━━━━━ Material provided

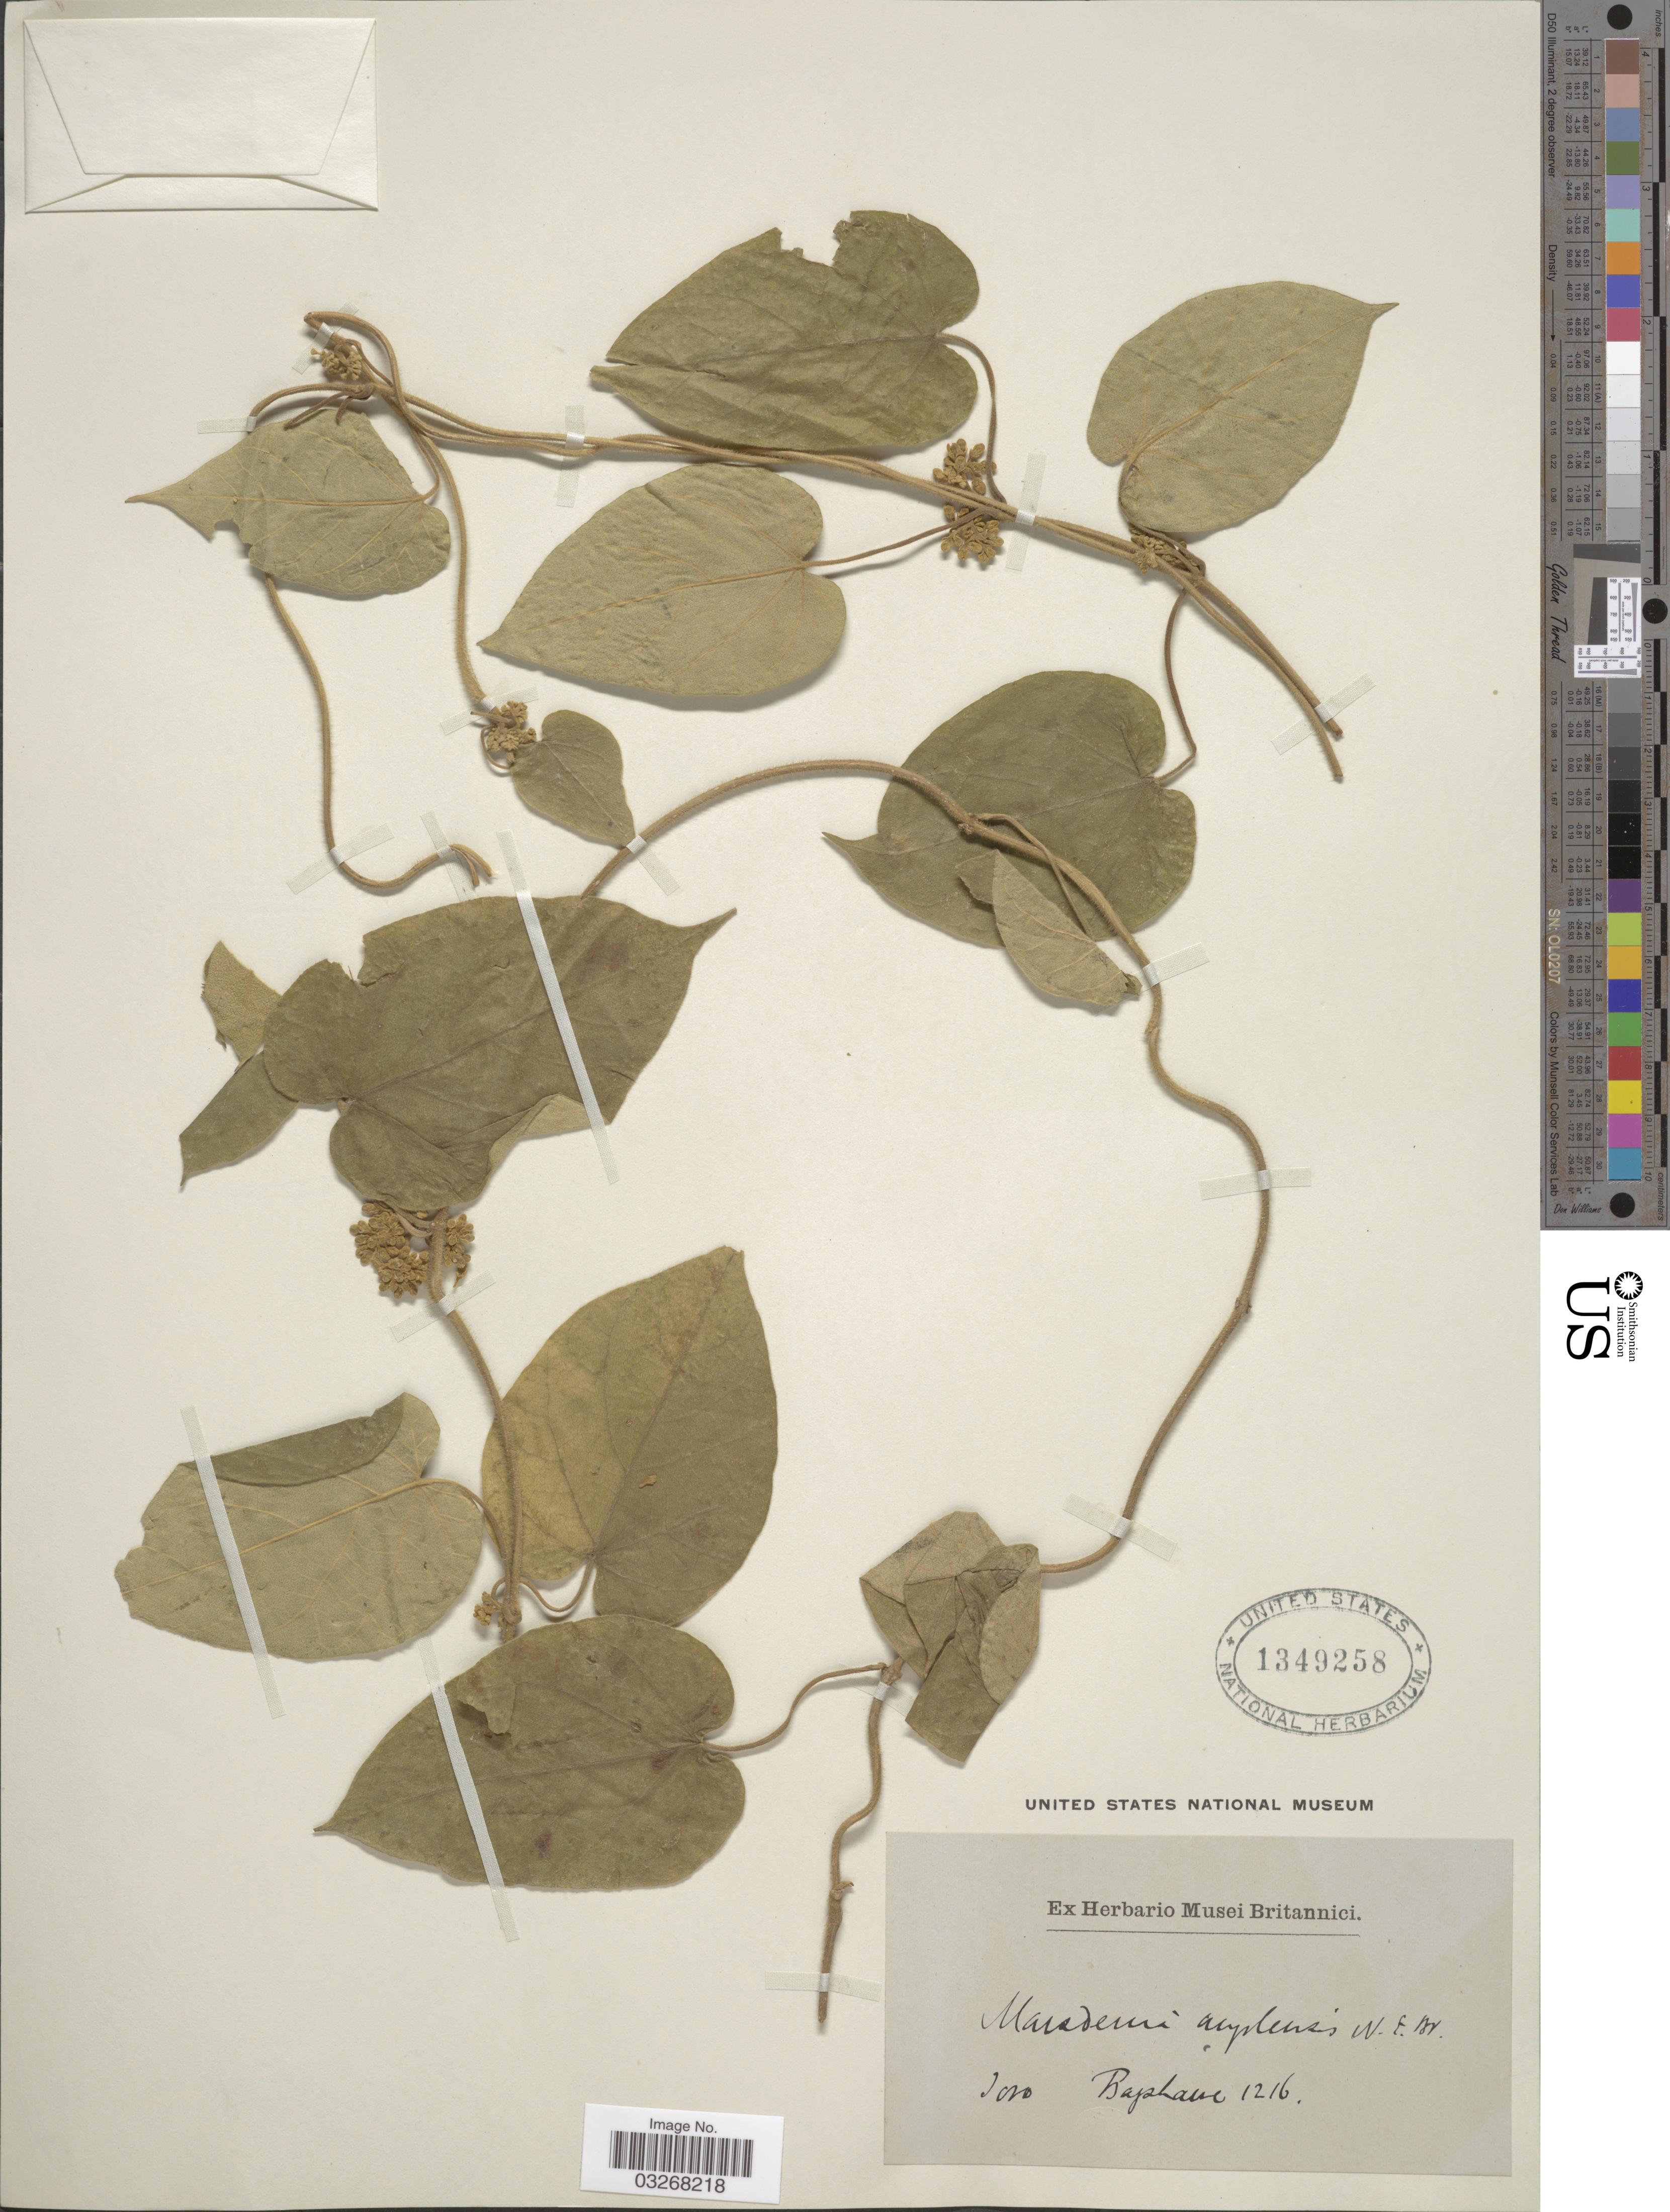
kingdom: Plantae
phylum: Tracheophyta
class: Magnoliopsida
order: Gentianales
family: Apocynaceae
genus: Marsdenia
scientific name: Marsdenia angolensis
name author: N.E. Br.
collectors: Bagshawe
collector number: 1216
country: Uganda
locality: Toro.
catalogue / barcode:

━━━━━━━━━━

Exercise prompt =
Give back every line of the material above word for word, but leave out the pictures.

Exercise solution =
kingdom: Plantae
phylum: Tracheophyta
class: Magnoliopsida
order: Gentianales
family: Apocynaceae
genus: Marsdenia
scientific name: Marsdenia angolensis
name author: N.E. Br.
collectors: Bagshawe
collector number: 1216
country: Uganda
locality: Toro.
catalogue / barcode:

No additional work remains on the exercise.